The Court of Appeal dismissed all those claims:

  • It is not direct discrimination to pay maternity leave and shared parental leave at different rates because a woman on maternity leave is not a proper comparator for a man on shared parental leave. The purpose of maternity leave following childbirth is predominantly for health and safety reasons, not to allow a woman to care for her child.
  • Mr Hextall's challenge involved comparing two contractual pay schemes, so could only be brought as an equal pay claim, not as an indirect discrimination claim. The equal pay claim failed because enhanced maternity pay is special treatment in connection with pregnancy or childbirth.

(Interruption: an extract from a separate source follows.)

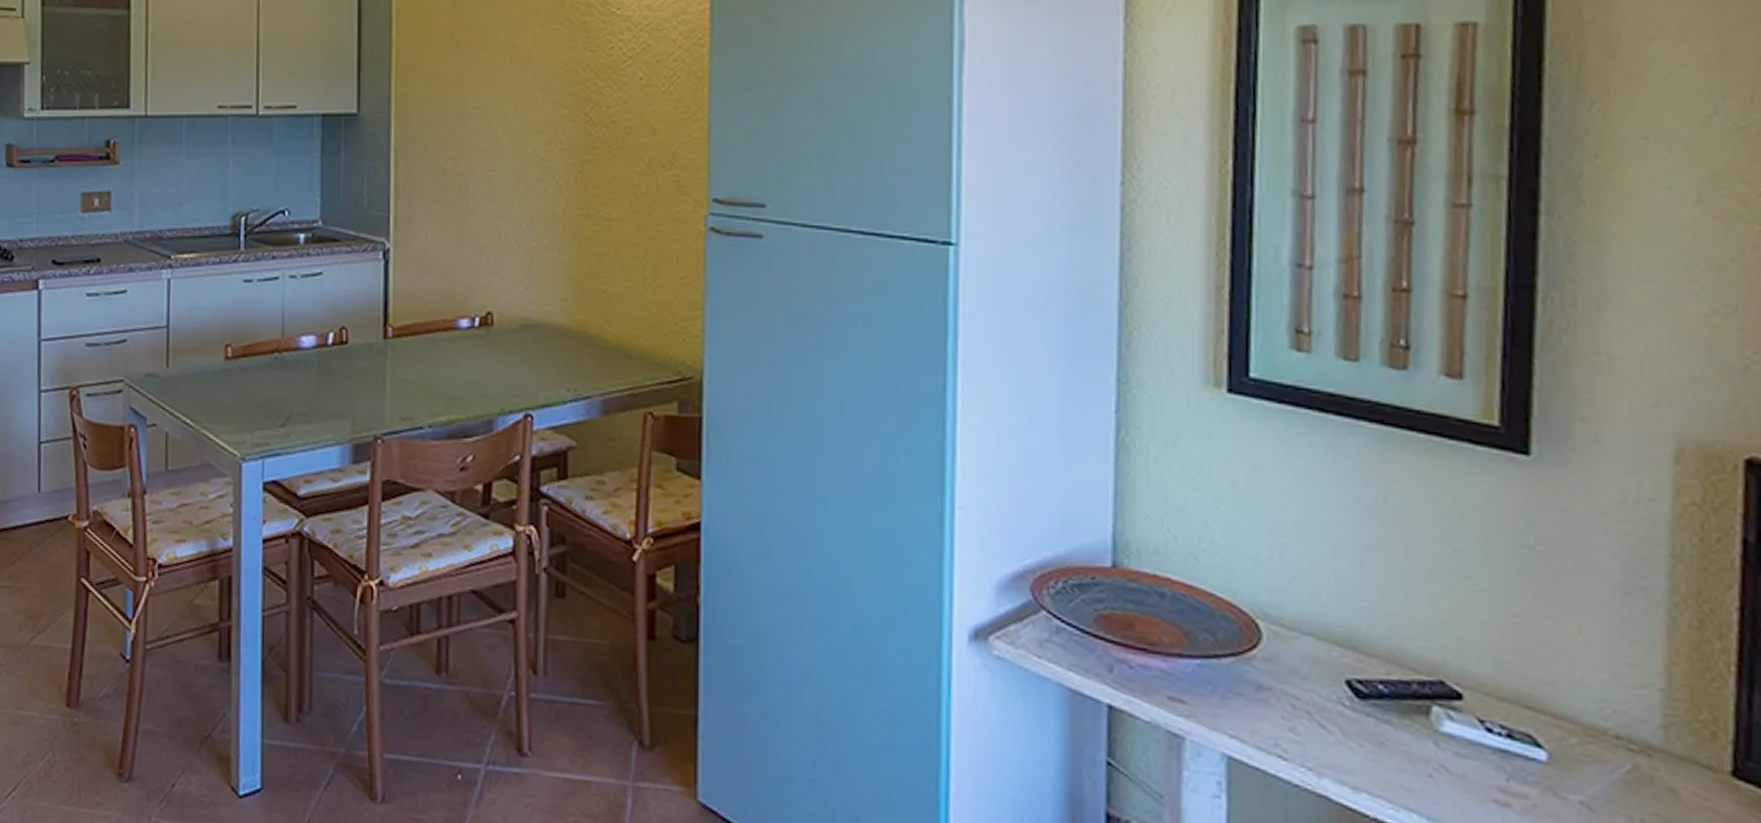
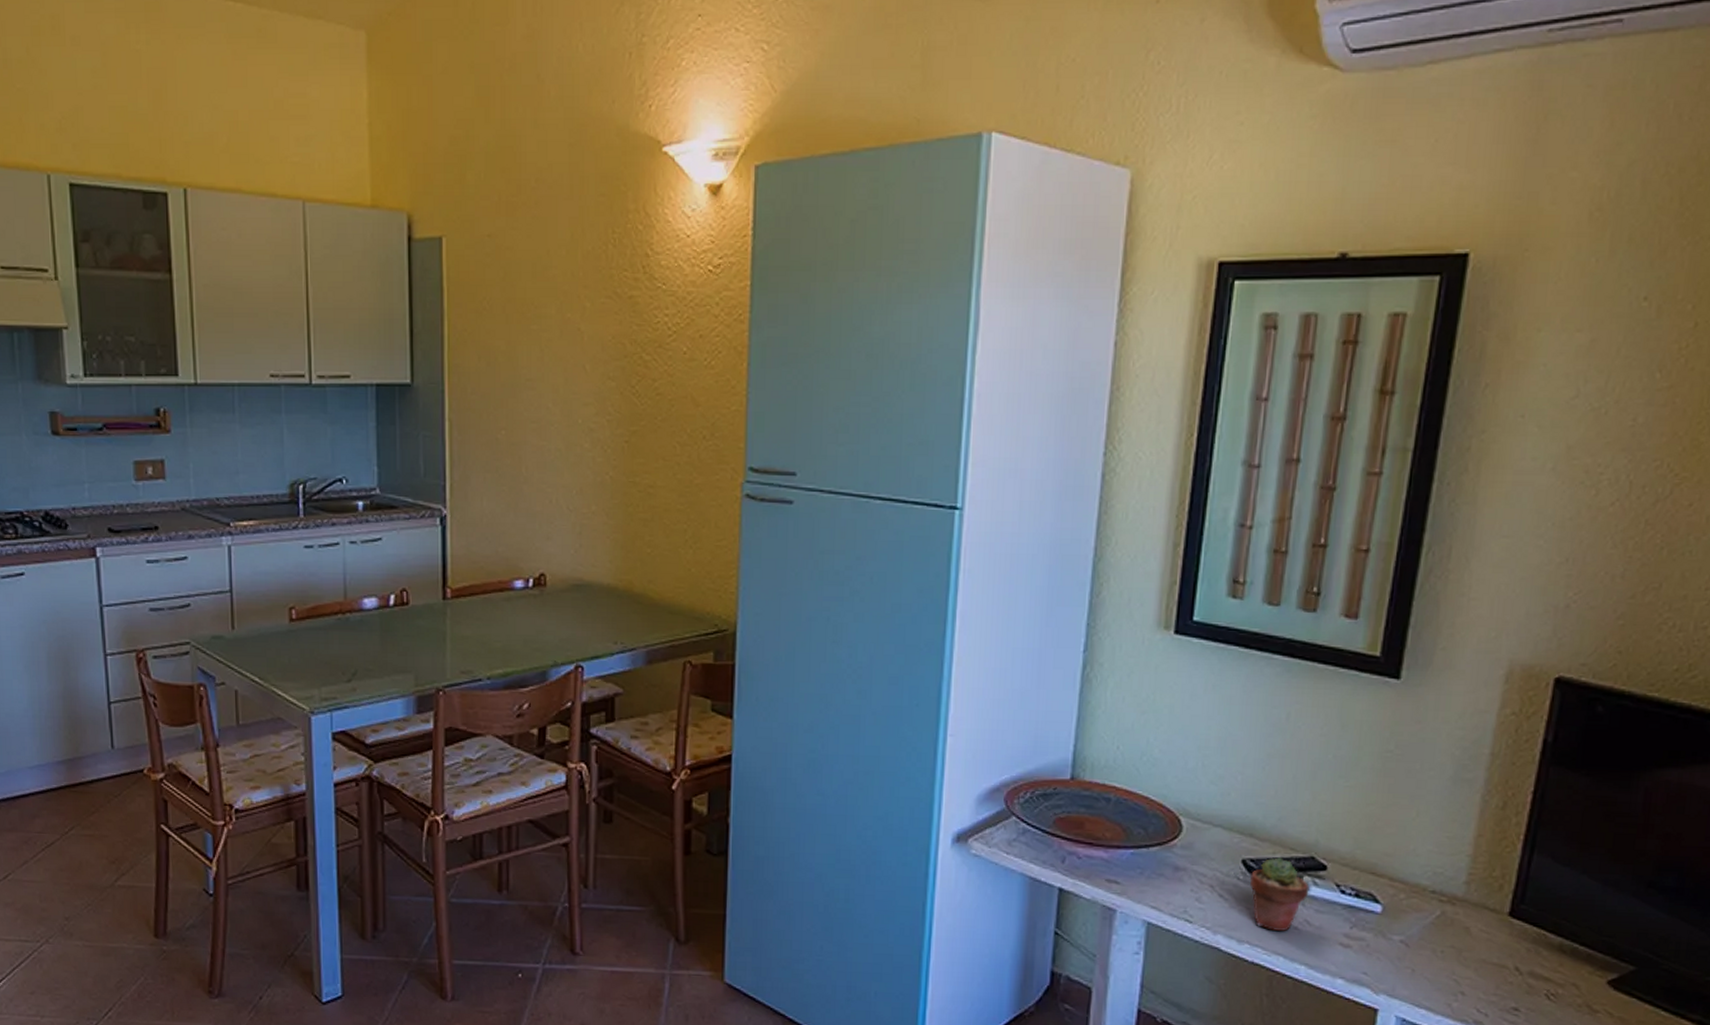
potted succulent: none [1358,679,1443,780] -> present [1249,857,1310,932]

Such special treatment cannot be relied upon to show that a man's terms are less favourable than those of a woman.
  • Even if Mr Hextall had been able to pursue an indirect discrimination claim, he could not identify a PCP that placed him at a particular disadvantage – his challenge was really a complaint that only birth mothers are entitled to maternity leave and pay.
  • In any event, had there been a PCP giving rise to disadvantage, the Court of Appeal would have held that any disadvantage was justified. Special treatment of mothers in connection with pregnancy or childbirth is a proportionate means of achieving a legitimate aim.

The cases confirm the orthodox position that the proper comparator for a direct discrimination claim in this situation is a woman taking shared parental leave to care for her child, not a woman on statutory maternity leave. The Court of Appeal was unwilling to allow social policy considerations to trump existing European case law stressing that the reason for maternity leave is to protect a mother's biological condition following birth. Despite this, many employers will want to continue to use paid parental leave schemes to support all their working parents, regardless of gender.